Use a Task Map to Improve Your Team’s Performance
March 4, 2014 Editor 0
If you’ve noticed your team is functioning unevenly and its esprit de corps isn’t what you’d hoped, it’s time for you to ask yourself whether your people are deployed optimally.
Employees’ skills and interests can evolve over time, as can the goals of your group, so misalignment can happen without your noticing it. That person who was hired to do analysis but has blossomed into a first-rate motivator and loves working with groups: Is he still stuck in front of a computer doing analysis? Is the employee who was recruited as a trainer feeling frustrated because she has no opportunity to take advantage of her extraordinary talent for writing?
I’ve found that there’s a powerful way to answer questions like these: Create a task map.
A task map is a visual tool that allows you to see where skills are lacking or duplicated on a team. It can help you assign tasks that will take advantage of each person’s abilities and interests. I’ve seen task maps lead to a boost in productivity and employee satisfaction through what seemed like minor shifts in responsibilities. I’ve also seen them lead to major transformations after leaders discovered they didn’t have the right people for the work at hand.
Helen, the head of Human Resources for an organization with more than 20,000 employees, realized that members of her leadership team had been performing inconsistently: They excelled in some aspects of their jobs while coming up short in others. Customer complaints were on the rise, and she noticed collaboration fading and competition mounting.
The first thing she did was assess leadership team members’ skills by looking at their past accomplishments and the results of 360-degree assessments. Next, she listed their primary, secondary, and tertiary abilities on a whiteboard. This allowed her to see redundancies and gaps that had arisen over time. For example, four directors were strong in analysis but only one had well-developed project-management skills. And although the group was responsible for educating thousands of employees each year, there were only two people with a talent for training and teaching.
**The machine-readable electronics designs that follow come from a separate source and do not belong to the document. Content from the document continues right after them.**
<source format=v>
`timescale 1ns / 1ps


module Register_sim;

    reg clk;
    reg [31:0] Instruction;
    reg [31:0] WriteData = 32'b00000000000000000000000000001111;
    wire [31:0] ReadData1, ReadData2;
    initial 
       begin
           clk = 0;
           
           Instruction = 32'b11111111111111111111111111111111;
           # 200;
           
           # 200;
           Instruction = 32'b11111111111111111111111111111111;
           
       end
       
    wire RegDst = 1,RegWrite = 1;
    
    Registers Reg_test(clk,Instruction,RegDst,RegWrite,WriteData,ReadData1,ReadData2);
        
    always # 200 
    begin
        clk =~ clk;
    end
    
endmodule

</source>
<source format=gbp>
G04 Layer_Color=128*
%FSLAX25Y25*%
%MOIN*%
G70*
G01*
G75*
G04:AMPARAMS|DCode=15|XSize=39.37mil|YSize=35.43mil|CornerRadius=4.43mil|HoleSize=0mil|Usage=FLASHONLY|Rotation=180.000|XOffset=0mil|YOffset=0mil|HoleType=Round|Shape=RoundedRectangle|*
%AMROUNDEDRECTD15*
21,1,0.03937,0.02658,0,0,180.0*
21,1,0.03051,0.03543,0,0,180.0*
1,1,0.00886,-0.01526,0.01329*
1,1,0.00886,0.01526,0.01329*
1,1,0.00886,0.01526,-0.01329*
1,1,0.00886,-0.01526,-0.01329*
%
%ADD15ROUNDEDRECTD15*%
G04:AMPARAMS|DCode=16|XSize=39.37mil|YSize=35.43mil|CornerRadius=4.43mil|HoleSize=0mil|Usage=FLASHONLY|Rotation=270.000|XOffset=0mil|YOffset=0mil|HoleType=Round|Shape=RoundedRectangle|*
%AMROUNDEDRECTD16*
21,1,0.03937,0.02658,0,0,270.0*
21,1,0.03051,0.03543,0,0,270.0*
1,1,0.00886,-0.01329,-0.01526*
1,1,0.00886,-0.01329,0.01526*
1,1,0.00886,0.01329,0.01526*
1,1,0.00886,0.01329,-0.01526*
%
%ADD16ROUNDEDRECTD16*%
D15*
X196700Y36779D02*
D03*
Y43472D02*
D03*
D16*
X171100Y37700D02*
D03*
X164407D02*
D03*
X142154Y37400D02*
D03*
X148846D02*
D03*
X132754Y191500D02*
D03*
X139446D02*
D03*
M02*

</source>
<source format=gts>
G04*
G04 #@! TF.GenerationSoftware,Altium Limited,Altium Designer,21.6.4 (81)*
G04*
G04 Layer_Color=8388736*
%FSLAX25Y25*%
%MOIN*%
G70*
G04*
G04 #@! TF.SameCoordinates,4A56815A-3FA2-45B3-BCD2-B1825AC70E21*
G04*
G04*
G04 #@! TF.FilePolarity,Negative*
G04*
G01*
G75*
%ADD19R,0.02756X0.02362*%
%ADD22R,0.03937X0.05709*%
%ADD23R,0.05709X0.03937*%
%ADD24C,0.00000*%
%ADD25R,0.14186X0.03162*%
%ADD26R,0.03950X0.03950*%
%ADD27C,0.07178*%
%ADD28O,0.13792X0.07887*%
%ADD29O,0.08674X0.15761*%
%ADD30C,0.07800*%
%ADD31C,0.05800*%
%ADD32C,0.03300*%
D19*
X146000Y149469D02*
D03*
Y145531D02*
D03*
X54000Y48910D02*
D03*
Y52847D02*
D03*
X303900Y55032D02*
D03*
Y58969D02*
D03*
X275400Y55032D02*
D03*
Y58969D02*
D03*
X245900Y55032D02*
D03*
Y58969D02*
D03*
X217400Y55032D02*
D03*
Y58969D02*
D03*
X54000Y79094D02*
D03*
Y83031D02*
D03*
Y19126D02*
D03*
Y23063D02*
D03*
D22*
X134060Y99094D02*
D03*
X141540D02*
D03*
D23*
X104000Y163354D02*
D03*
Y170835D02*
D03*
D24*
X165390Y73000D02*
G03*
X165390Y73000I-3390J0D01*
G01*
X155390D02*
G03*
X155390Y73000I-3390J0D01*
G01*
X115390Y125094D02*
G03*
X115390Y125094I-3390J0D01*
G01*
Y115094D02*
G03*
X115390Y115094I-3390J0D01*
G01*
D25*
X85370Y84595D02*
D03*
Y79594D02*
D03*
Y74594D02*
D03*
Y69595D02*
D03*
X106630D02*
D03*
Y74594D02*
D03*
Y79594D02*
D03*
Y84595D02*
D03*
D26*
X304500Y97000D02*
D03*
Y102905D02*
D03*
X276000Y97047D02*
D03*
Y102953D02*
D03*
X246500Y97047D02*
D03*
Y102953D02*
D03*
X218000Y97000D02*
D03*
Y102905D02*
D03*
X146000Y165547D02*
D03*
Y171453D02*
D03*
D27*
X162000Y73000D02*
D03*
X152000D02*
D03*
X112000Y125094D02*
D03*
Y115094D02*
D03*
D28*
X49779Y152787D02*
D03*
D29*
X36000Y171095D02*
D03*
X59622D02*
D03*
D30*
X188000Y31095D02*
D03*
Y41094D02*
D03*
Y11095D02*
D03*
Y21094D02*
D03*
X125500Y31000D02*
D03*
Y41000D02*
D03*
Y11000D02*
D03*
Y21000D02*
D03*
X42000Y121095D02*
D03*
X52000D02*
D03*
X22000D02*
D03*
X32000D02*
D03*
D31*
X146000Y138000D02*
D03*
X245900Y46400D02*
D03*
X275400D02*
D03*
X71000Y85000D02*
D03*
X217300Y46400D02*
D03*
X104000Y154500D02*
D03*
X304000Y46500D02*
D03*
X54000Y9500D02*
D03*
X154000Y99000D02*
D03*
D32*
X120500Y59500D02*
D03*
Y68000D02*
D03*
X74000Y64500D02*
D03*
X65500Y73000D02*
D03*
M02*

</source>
Helen then created a list of the HR department’s divisions and the tasks required for each one. She began drawing color-coded lines from team members’ talents to the tasks for which those talents were suited. The result looked like a jumble of Pick-Up Sticks—it got so messy she didn’t even complete the exercise.
She saw immediately that some directors’ skills were not well aligned with their current responsibilities. For example, Alex and Chris were better suited to each others’ positions. While both had experience as human resources generalists, Alex’s primary talents for writing and attention to detail were ideally suited for Chris’s work managing benefits and evaluating pay practices. Chris, meanwhile, was the only director with strong motivation skills and a customer-service orientation.
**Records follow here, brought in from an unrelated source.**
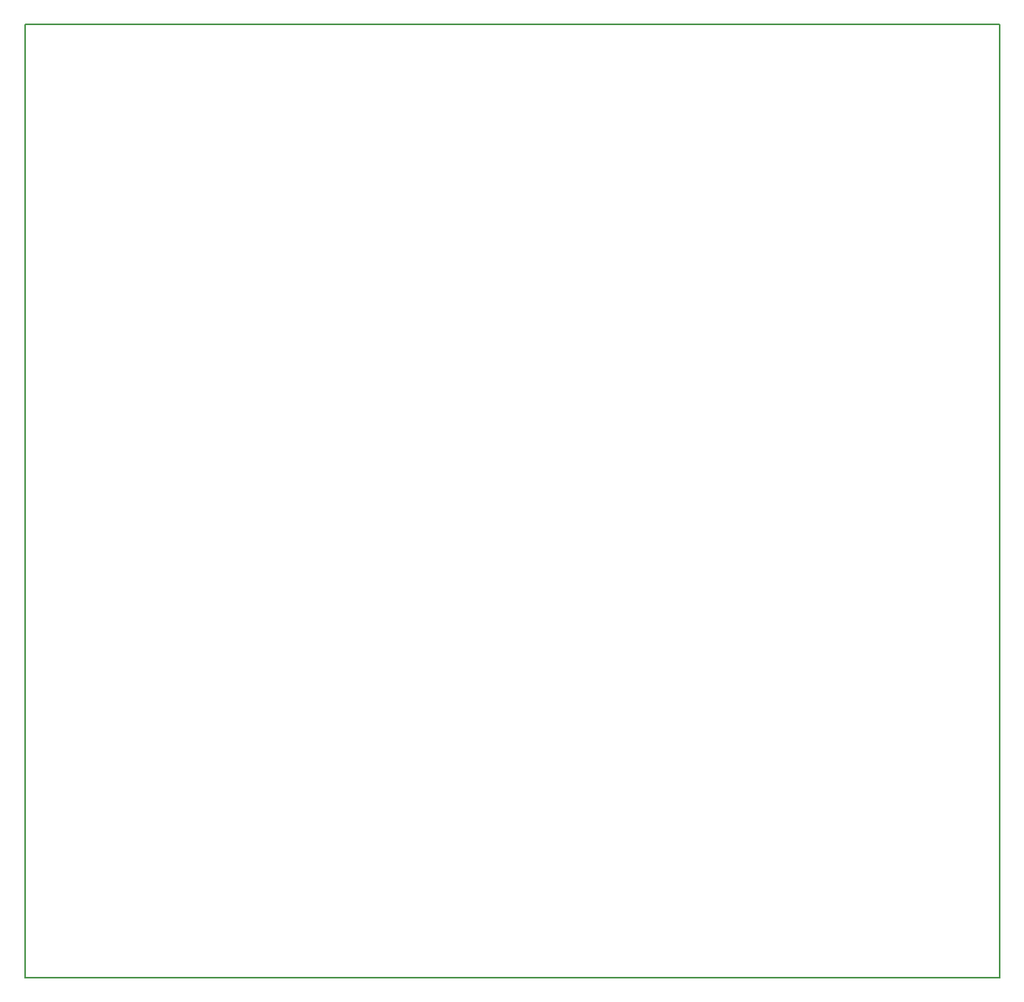
<source format=gm1>
%FSAX23Y23*%
%MOIN*%
G70*
G01*
G75*
G04 Layer_Color=16711935*
%ADD10R,0.035X0.035*%
%ADD11R,0.035X0.035*%
%ADD12R,0.059X0.051*%
%ADD13R,0.028X0.070*%
%ADD14P,0.050X4X90.0*%
%ADD15R,0.047X0.079*%
%ADD16R,0.079X0.071*%
%ADD17R,0.048X0.024*%
%ADD18R,0.051X0.035*%
%ADD19R,0.037X0.039*%
%ADD20R,0.012X0.065*%
%ADD21O,0.016X0.077*%
%ADD22R,0.043X0.067*%
%ADD23O,0.055X0.014*%
%ADD24O,0.014X0.055*%
%ADD25O,0.087X0.024*%
%ADD26R,0.096X0.093*%
%ADD27O,0.069X0.022*%
%ADD28O,0.022X0.069*%
%ADD29O,0.012X0.031*%
%ADD30R,0.070X0.028*%
%ADD31O,0.059X0.018*%
%ADD32R,0.045X0.071*%
%ADD33O,0.028X0.102*%
%ADD34R,0.067X0.043*%
%ADD35R,0.057X0.045*%
%ADD36C,0.005*%
%ADD37C,0.050*%
%ADD38C,0.010*%
%ADD39C,0.080*%
%ADD40C,0.012*%
%ADD41C,0.020*%
%ADD42C,0.015*%
%ADD43C,0.022*%
%ADD44C,0.030*%
%ADD45C,0.100*%
%ADD46C,0.013*%
%ADD47C,0.025*%
%ADD48C,0.028*%
%ADD49R,0.430X0.045*%
%ADD50C,0.224*%
%ADD51R,0.075X0.075*%
%ADD52C,0.075*%
%ADD53R,0.075X0.075*%
%ADD54C,0.060*%
%ADD55C,0.059*%
%ADD56R,0.059X0.059*%
%ADD57R,0.069X0.069*%
%ADD58C,0.069*%
%ADD59C,0.067*%
%ADD60C,0.071*%
%ADD61C,0.032*%
%ADD62C,0.050*%
%ADD63R,0.039X0.037*%
%ADD64R,0.035X0.051*%
%ADD65R,0.024X0.048*%
%ADD66R,0.065X0.012*%
%ADD67R,0.045X0.057*%
%ADD68R,0.118X0.043*%
%ADD69R,0.358X0.419*%
%ADD70R,0.093X0.096*%
%ADD71R,0.071X0.045*%
%ADD72R,0.024X0.031*%
%ADD73R,0.071X0.079*%
%ADD74C,0.043*%
%ADD75C,0.150*%
%ADD76C,0.040*%
%ADD77C,0.070*%
D36*
X00425Y04050D02*
X04565D01*
Y00000D02*
Y04050D01*
X00425Y00000D02*
X04565D01*
X00425D02*
Y04050D01*
M02*

</source>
The need for a shift in responsibilities couldn’t have been more obvious. The extroverted Chris readily agreed to switch positions with Alex, because managing people played to his strengths and he found it much more enjoyable than managing contracts. Dealing with employees and clients had been draining for Alex, who found real satisfaction in performing detailed analyses and administering contracts.
The task map, even in its incomplete form, also revealed other imbalances that were not so readily solved, so Helen convened her team for a daylong meeting to redistribute the workload. Rather than make changes unilaterally, she gave everyone a say—a smart move, because the discussion led to a better all-around understanding of people’s skills and interests and engendered loyalty and goodwill.
The meeting led to a number of changes. For example, the team realized that HR’s increasing workload required the creation of two positions to handle logistics and program management. These new people would, in turn, free the directors to make better use of their own expertise.
After that pivotal session, Helen provided tools and training so that team members could succeed in their roles. The leadership team continued to meet regularly to make sure all members had ample opportunities to use their talents fully and to take on projects they enjoyed. (They also rotated responsibility for finding a fun activity for these quarterly sessions—their last meeting ended with a pool tournament.)
I checked in with Helen a year later. She reported improved performance and increased job satisfaction on the part of most of her directors. One person had left, which gave her an opportunity to fill a customer-service skills gap that had been identified in the initial task-mapping exercise. She created a second task map to visualize the changes. Not only had Helen better deployed her staff, the group had identified synergies across divisions and created opportunities for collaboration among directors. Afterward, several department heads, her key customers, told her they had noticed an improvement in the level of service her team provided.
Helen’s critical move in all this was focusing on deployment. She saw the daily harm that comes from allowing people’s abilities and responsibilities to become misaligned. She realized that people are happier and more productive if they have regular opportunities to use their skills and pursue their interests.
You may be surprised at the productivity and morale boost you can get from giving people some control over their work lives. Ensuring good alignment of skills and tasks creates an environment that encourages passion, productivity, and enjoyment, leading to sustained high performance and reduced turnover.